Text section:
>> Start

- Supreme Court of the United States

Argued November 6, 2007 Decided February 27, 2008
- Full case name: Federal Express Corporation, Petitioner v. Paul Holowecki et al.
- Docket no.: 06-1322
- Citations: 552 U.S. 389 (more) 128 S. Ct. 1147; 2008 WL 508018
- Argument: Oral argument
- Opinion announcement: Opinion announcement

Case history
- Prior: Holowecki v. Federal Exp. Corp., 440 F.3d 558 (2d Cir. 2006)

Questions presented
- Do the questionnaire and affidavit submitted to the EEOC qualify as a charge of discrimination under the ADEA?

Holding
- The documents filed did qualify as a charge, as they could be reasonably construed as a request for the agency to take action.

Court membership
- Chief Justice John Roberts Associate Justices John P. Stevens · Antonin Scalia Anthony Kennedy · David Souter Clarence Thomas · Ruth Bader Ginsburg Stephen Breyer · Samuel Alito

Case opinions
- Majority: Kennedy, joined by Roberts, Stevens, Souter, Ginsburg, Breyer, and Alito
- Dissent: Thomas, joined by Scalia

Laws applied
- Age Discrimination in Employment Act of 1967

= Federal Express Corp. v. Holowecki =

Federal Express Corp. v. Holowecki, 552 U.S. 389 (2008), was a case decided by the Supreme Court of the United States on February 27, 2008. The ruling provided guidance on what would constitute an adequate filing under the Age Discrimination in Employment Act of 1967 (ADEA).

>> End

Data section:
>> Start

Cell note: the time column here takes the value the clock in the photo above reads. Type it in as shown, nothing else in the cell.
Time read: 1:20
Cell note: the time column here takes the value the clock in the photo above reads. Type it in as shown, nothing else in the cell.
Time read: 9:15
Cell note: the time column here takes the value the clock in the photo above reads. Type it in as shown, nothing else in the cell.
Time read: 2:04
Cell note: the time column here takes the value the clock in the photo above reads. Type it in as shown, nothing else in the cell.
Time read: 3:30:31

>> End
>> Start

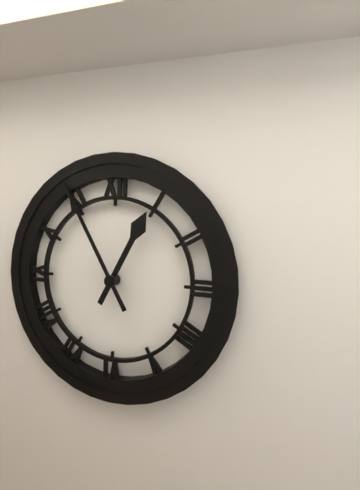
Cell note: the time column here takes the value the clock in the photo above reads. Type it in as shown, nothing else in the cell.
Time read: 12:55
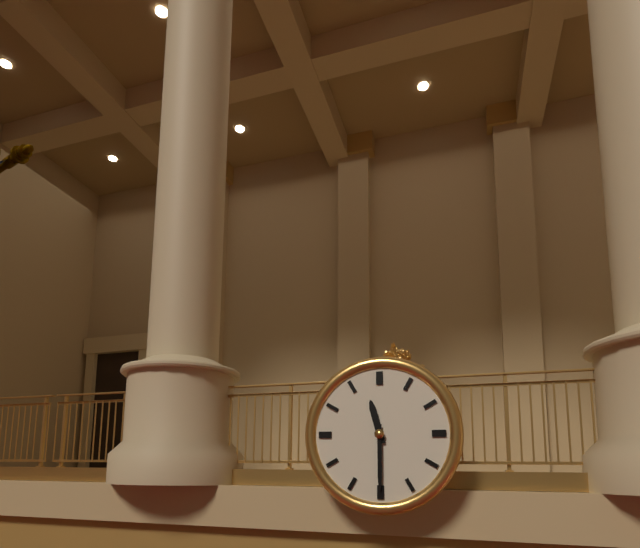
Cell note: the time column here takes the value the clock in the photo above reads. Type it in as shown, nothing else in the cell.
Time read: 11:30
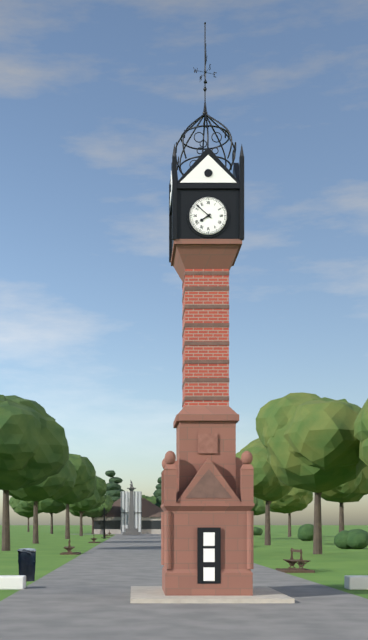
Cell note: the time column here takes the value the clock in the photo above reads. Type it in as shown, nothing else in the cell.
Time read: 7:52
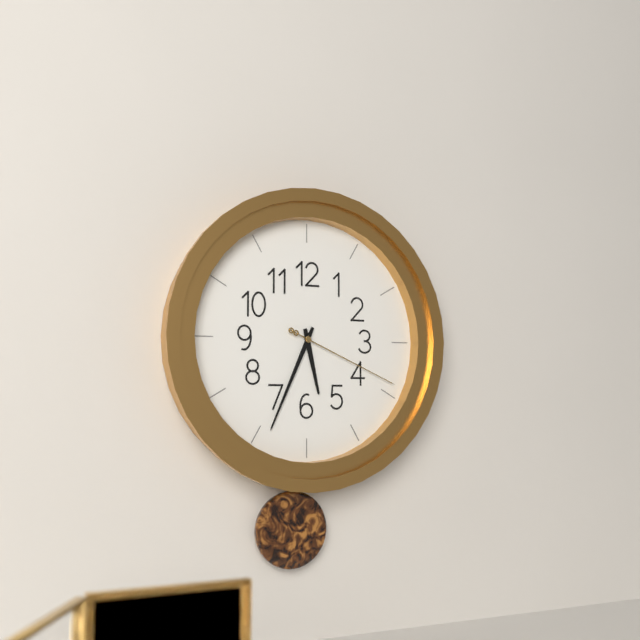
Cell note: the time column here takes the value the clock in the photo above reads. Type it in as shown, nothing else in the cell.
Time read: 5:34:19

>> End

To be done:
a – Answer these from the Federal Express Corp. v. Holowecki text, one line each:
(i) On what date was the case argued?
(ii) Which justice wrote the dissent, and who joined it?
(iii) Which law was applied?
b – Sum up the Federal Express Corp. v. Holowecki text in two sentences.

Full answers:
a –
(i) November 6, 2007
(ii) Thomas, joined by Scalia
(iii) The Age Discrimination in Employment Act of 1967

b – Federal Express Corp. v. Holowecki, 552 U.S. 389 (2008), was decided by the Supreme Court of the United States on February 27, 2008, and gave guidance on what counts as an adequate filing under the Age Discrimination in Employment Act of 1967. The Court held that the questionnaire and affidavit submitted to the EEOC qualified as a charge because they could reasonably be construed as a request for the agency to take action.